Comments

  • Sorry that picture is a bit small. A clearer version is here.

    Original article from Guardian is here.

  • Strange peak and then dip just before the 4 hr mark for the men...then peaks again....wonder why?
  • RatzerRatzer ✭✭✭
    FF, the graph is working in 15 min intervals.  It might just be that everyone racing to beat the 4 hour mark was counted at 3:45.  (Which is the way it looks if you read the table in the original article.)
  • PhilPubPhilPub ✭✭✭

    It's amazing how much of a classic bell curve there is, if you look at the segment from 2:5x to 5:5x (i.e. for all interval classes where there are at least 1,000 finishers), centred around a mode of around 4:2x I guess.  I would've thought it would be more skewed with a long tail. 

    Misleading comment of the day from the article...
    "Ever wondered if you were born in the wrong century? A breakdown of finishing times for last year's London marathon shows that 992 runners finished in under three hours.
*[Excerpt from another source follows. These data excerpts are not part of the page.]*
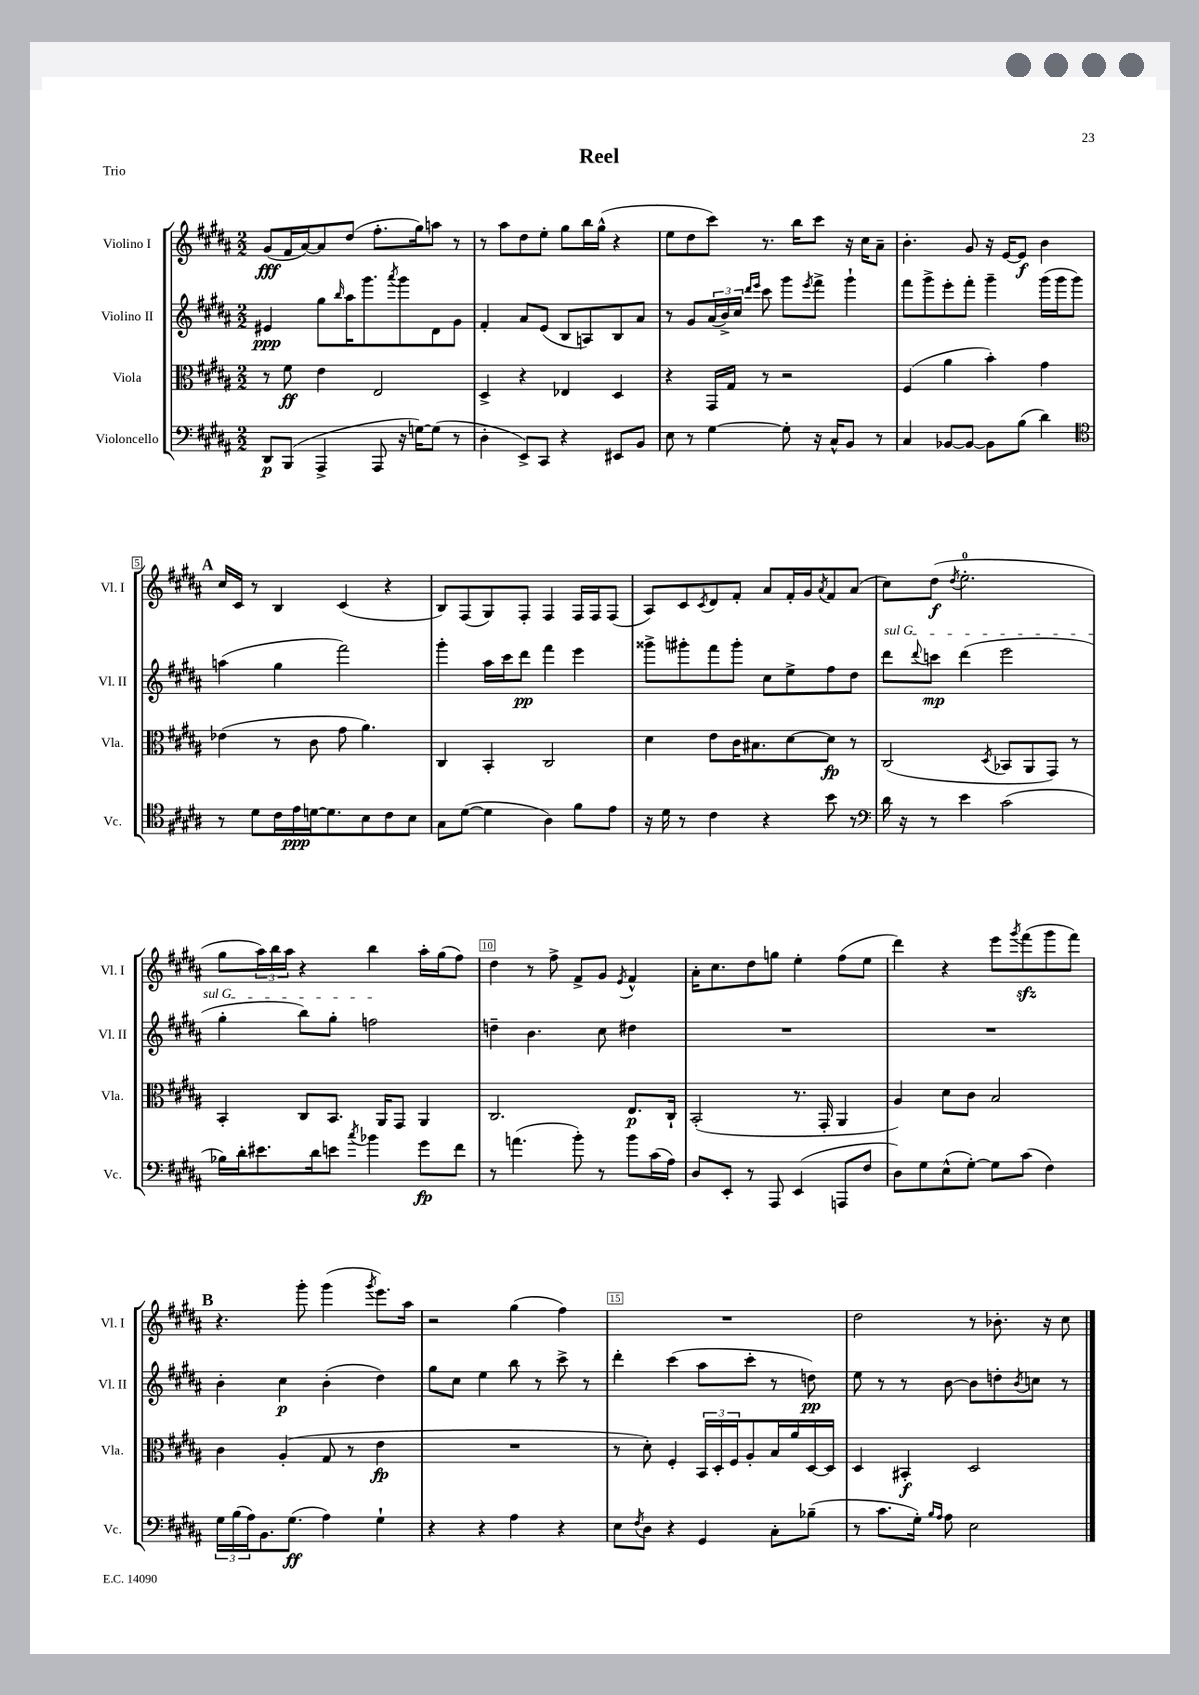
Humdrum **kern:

**kern	**kern	**kern	**kern
*staff4	*staff3	*staff2	*staff1
*clefF4	*clefC3	*clefG2	*clefG2
*k[f#c#g#d#a#]	*k[f#c#g#d#a#]	*k[f#c#g#d#a#]	*k[f#c#g#d#a#]
*M2/2	*M2/2	*M2/2	*M2/2
8DD#/L	8r	4e#/	(8g#/L
(8BBB/J	8f#\	.	16f#/L
.	.	.	[16a#/J)
4AAA#^/	4e\	8gg#\L	8a#/]
.	.	16qqbb/	.
.	.	16aa#\K	(8dd#/J
.	.	8.ggg#\	.
8AAA#/	2E/	.	8.ff#'\L
.	.	8qaaa#/	.
16r	.	8ggg#\	.
[16G\LK)	.	.	16gg#\k)
(8G\]J	.	8d#\	8aa\J
8r	.	8g#\J	8r
=	=	=	=
4D#'\	4D#^/	4f#'/	8r
.	.	.	8aa#\L
8EE^/L)	4r	8a#/L	8dd#\
8CC#/J	.	(8e/J	8ee'\J
4r	4E-/	8B/L	8gg#\L
.	.	8A/)	16bb\L
.	.	.	(16gg#^^\JJ
8EE#/L	4D#/	8B/	4r
8BB/J	.	8a#/J	.
=	=	=	=
8E\	4r	8r	8ee\L
8r	.	8g#/L	8dd#\
[4G#\	16GG#/LL	(24a#/L	8ccc#\J)
.	.	24b^/)	.
.	16G#/JJ	.	.
.	.	24cc#/JJ	.
.	.	16qqddd#/LL	.
.	.	16qqeee/JJ	.
.	8r	8ccc#\	8.r
8G#'\]	2r	8ggg#\L	.
.	.	.	16bb\LK
.	.	8qeee/	.
16r	.	8fff#^\J	8ccc#\J
16C#^^/LK	.	.	.
8BB/J	.	4ggg#`\	16r
.	.	.	16cc#\LK
8r	.	.	8a#~\J
=	=	=	=
4C#/	(4F#/	8fff#\L	4.b'\
.	.	8ggg#^\	.
[8BB-/L	4a#\	8eee'\	.
8BB-/_J	.	8fff#'\J	8g#/
8BB-\]L	4b'\)	4ggg#~\	16r
.	.	.	[16e/LK
(8B\J	.	.	8e/]J
4d#\)	4g#\	(16ggg#\LL	4b\
.	.	16ggg#\J	.
.	.	8ggg#\J)	.
=	=	=	=
*clefC4	*	*	*
8r	(4e-\	(4aa\	16cc#/LL
.	.	.	16c#/JJ
8d#\L	.	.	8r
16c#\L	8r	4gg#\	4B/
16e\	.	.	.
[16d\J	8c#\	.	.
8.d\]	.	.	.
.	8g#\	2fff#\)	(4c#/
8B\	4.a#\)	.	.
8c#\	.	.	4r
8B\J	.	.	.
=	=	=	=
8G#\L	4C#/	4ggg#'\	8B/L)
([8d#\J	.	.	(8F#/
4d#\]	4BB'/	16aa#\LL	8G#/)
.	.	16ccc#\J	.
.	.	8ddd#\J	8F#'/J
4A#\)	2C#/	4fff#\	4F#/
8f#\L	.	4eee\	16F#/LL
.	.	.	16F#/J
8e\J	.	.	(8F#/J
=	=	=	=
16r	4d#\	8ggg##^\L	8A#/L)
16d#\	.	.	.
8r	.	8ggg#'\	8c#/
.	.	.	8qc#/
4c#\	8e\L	8fff#\	8d#/
.	16c#\K	8ggg#'\J	8f#'/J
.	8.B#\	.	.
4r	.	8cc#\L	8a#/L
.	[8d#\	8ee^\	16f#'/L
.	.	.	16g#/J
.	.	.	8qa#/
8b\	8d#\]J	8ff#\	8f#/
8r	8r	8dd#\J	(8a#/J
=	=	=	=
*clefF4	*	*	*
16d#\	(2C#/	8ddd#\L	8cc#\L)
16r	.	.	.
.	.	8qqddd#/	.
8r	.	8ccc\J	(8dd#\J
.	.	.	8qdd#/
4e\	.	(4ddd#\	2.ee'\
.	8qD#/	.	.
(2c#\	8BB-/L	2eee\	.
.	8AA#/	.	.
.	8GG#/J)	.	.
.	8r	.	.
=	=	=	=
16B-\LL)	4BB'/	4gg#'\	8gg#\L
16d#'\J	.	.	.
8.e#\	.	.	24aa#\L)
.	.	.	24bb\
.	.	.	24aa#\JJ
.	8C#/L	8bb\L)	4r
16d#\k	.	.	.
8e\J	8.BB/J	8gg#'\J	.
8qcc#/	.	.	.
4b-\	.	2ff\	4bb\
.	16AA#/LK	.	.
.	8GG#/J	.	.
8g#\L	4AA#/	.	16aa#'\LL
.	.	.	(16gg#\J
8f#\J	.	.	8ff#\J)
=	=	=	=
8r	2.C#/	4dd~\	4dd#\
(4.a\	.	.	.
.	.	4.b\	8r
.	.	.	8ff#^\
8b'\)	.	.	8f#^/L
8r	.	8cc#\	8g#/J
.	.	.	8qe/
8b\L	8.E/L	4dd#\	4f#^^/
(16c#\L	.	.	.
16A#\JJ)	16C#`/Jk	.	.
=	=	=	=
8D#/L	(2BB'/	1r	16a#'\LK
.	.	.	8.cc#\
8EE'/J	.	.	.
8r	.	.	8dd#\
8AAA#/	.	.	8gg\J
(4EE/	8.r	.	4ee'\
.	16GG#'/	.	.
8AAA/L	4AA#/	.	(8ff#\L
8F#/J	.	.	8ee\J
=	=	=	=
8D#\L)	4A#/)	1r	4ddd#\)
8G#\	.	.	.
(8E^^\	8d#\L	.	4r
[8G#'\J)	8c#\J	.	.
8G#\]L	2B/	.	8eee\L
.	.	.	8qggg#/
(8c#\J	.	.	(8fff#\
4F#\)	.	.	8ggg#\
.	.	.	8fff#\J)
=	=	=	=
24G#\LL	4c#\	4b'\	4.r
(24B\	.	.	.
24A#\J)	.	.	.
8.BB\	.	.	.
.	(4A#'/	4cc#\	.
(8.G#\J	.	.	.
.	.	.	8ggg#'\
4A#\)	8G#/	(4b'\	(4ggg#\
.	8r	.	.
.	.	.	8qggg#/
4G#`\	4e\	4dd#\)	8.eee\L)
.	.	.	16aa#\Jk
=	=	=	=
4r	1r	8gg#\L	2r
.	.	8cc#\J	.
4r	.	4ee\	.
4A#\	.	8bb\	(4gg#\
.	.	8r	.
4r	.	8ccc#^\	4ff#\)
.	.	8r	.
=	=	=	=
8E\L	8r	4ddd#'\	1r
8qF#/	.	.	.
8D#\J	8d#'\)	.	.
4r	4F#'/	(4ccc#\	.
4GG#/	24BB/LL	8aa#\L	.
.	24D#'/	.	.
.	24F#/J	.	.
.	8A#'/	8ccc#'\J	.
8C#'\L	16B/L	8r	.
.	16a#/	.	.
(8B-~\J	[16D#/	8dd\)	.
.	16D#/]JJ	.	.
=	=	=	=
8r	4D#/	8ee\	2dd#\
8.c#\L	.	8r	.
.	4BB#'/	8r	.
16G#'\Jk)	.	.	.
16qqB/LL	.	.	.
16qqA#/JJ	.	.	.
8A#\	.	[8b\	.
2E\	2D#/	8b\]L	8r
.	.	8dd'\	8.b-'\
.	.	8qb/	.
.	.	8cc\J	.
.	.	.	16r
.	.	8r	8cc#\
==	==	==	==
*-	*-	*-	*-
A time like that 100 years ago would have ranked them among the fastest runners in the world."

    Ummm, yeah - so not many people ran marathons 100 years ago.  How about comparing the proportion of sub-3 finishers in the race with 25 years ago?  image

  • PhilPub wrote (see)

    Misleading comment of the day from the article...
    "Ever wondered if you were born in the wrong century? A breakdown of finishing times for last year's London marathon shows that 992 runners finished in under three hours. A time like that 100 years ago would have ranked them among the fastest runners in the world."

    Ummm, yeah - so not many people ran marathons 100 years ago.  How about comparing the proportion of sub-3 finishers in the race with 25 years ago?  image


    It doesn't even need to be as a proportion PP.  For the last few years a time of 2:35 would get you a top 100 finish (this year was 2:36:28, although that does exclude the elite women).  In the first London Marathon in 1981 you'd have needed a 2:27 time to make the top 100. 

    Of course, as a proportion of runners (6000 in 1981 vs 35000) it looks even worse, but that's a bit misleading as the running demographic has shifted hugely, in 1981 almost all were what would be described these days as serious club runners, with fewer 'run one and done' folks further back.